For the past 13 years of my life, my hometown has been Elizabethtown, Pennsylvania located in northern Lancaster County. For the longest time Central Pennsylvania, and Lancaster County especially has been one of the most politically inelastic areas in the nation and a bedrock of Pennsylvania conservatism. Since 1888, the county has only voted against the Republican nominee twice: in 1912, when the county backed Theodore Roosevelt by a little under 400 votes, and 1964, when the county backed Lyndon Johnson by 798 votes. Other than those moments, the county has been inelastic, so much so that my AP Government teacher even called my hometown “the most conservative town in one of the most conservative counties in the nation”. That wisdom is beginning to change though, and Democrats have begun to feel that they might have their best ever chance in the county.
What has caused this sudden change in feelings from Democrats so suddenly? One of the major factors is a slowly changing demographic in the county, helped by a growing and succeeding Lancaster city. An influx of immigrants and highly educated young people to places like Lancaster city, surrounding areas, and popular small towns like Litiz has allowed for a continued increase in registered Democrats for the past half-decade. There are some recent events that lead people to believe the county is truly becoming more competitive. A smaller Lancaster suburb called Manheim Township turned its school board blue in 2017 and threw out both its commissioners in a real upset in the most recent state election. Tom Wolf barely lost the county to Scott Wagner, keeping the margin under 5 points, and in PA’s 13th Senate district progressive Jess King beat incumbent Lloyd Smucker by .05 points, a small but shocking margin mapped by Ben Forstate below.
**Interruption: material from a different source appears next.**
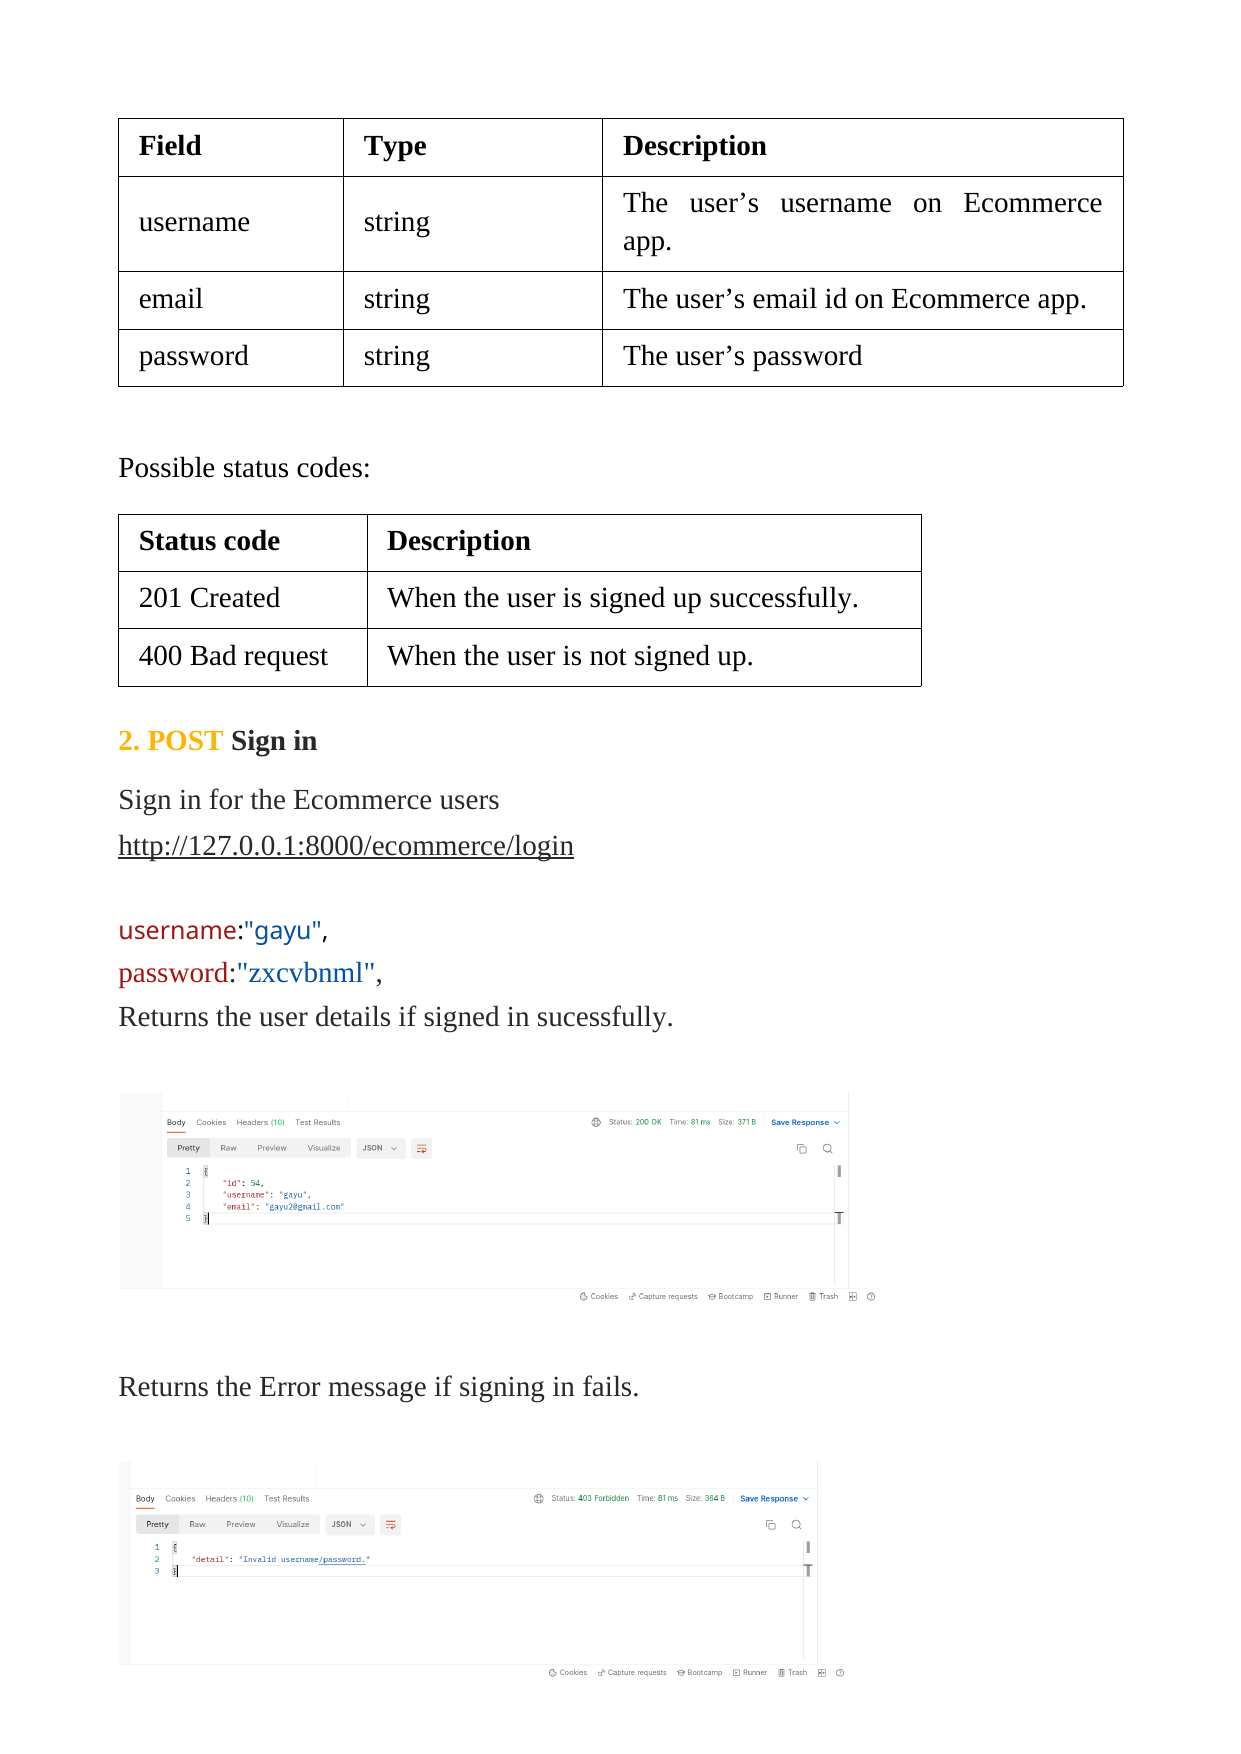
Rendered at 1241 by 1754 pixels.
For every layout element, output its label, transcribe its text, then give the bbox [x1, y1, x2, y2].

These details seem to show that Lancaster County could very well be competitive come 2020. While their recent results are good, the fact is that Lancaster County is not close to a swing county, at least not yet. Republicans still outnumber Democrats among registered voters by a solid 60,000 citizens, the GOP still has large control at smaller state offices (none of which were heavily challenged in 2018), and the bench is not there yet for Democrats to successfully run for elections. The GOP has strong homegrown incumbents in all local congressional seats in preparation for 2020 and none have drawn any dangerous challengers yet.
Senate District 13, which many Democrats now see as a must win if they are to gain the chamber in 2020, is held by a strong incumbent in Scott Martin who has local roots to the district having lived in the area since birth. One of the potential seats in the House that Democrats want to flip is held by Steven Mentzer, a lifetime resident of the area and another strong incumbent. While it might not be statistical, people in this county like politicians who have grown up from the area and the GOP has done a good job of recruiting and getting elected those candidates. Lancaster is growing, but the slant towards Republicans is still very much in effect. Democrats should not be hopeful that the county will suddenly flip to them in 2020, but they should still like the signs that it is becoming more competitive in the future. Both parties should begin paying attention to my home county as a future bellwether of where Pennsylvania is going.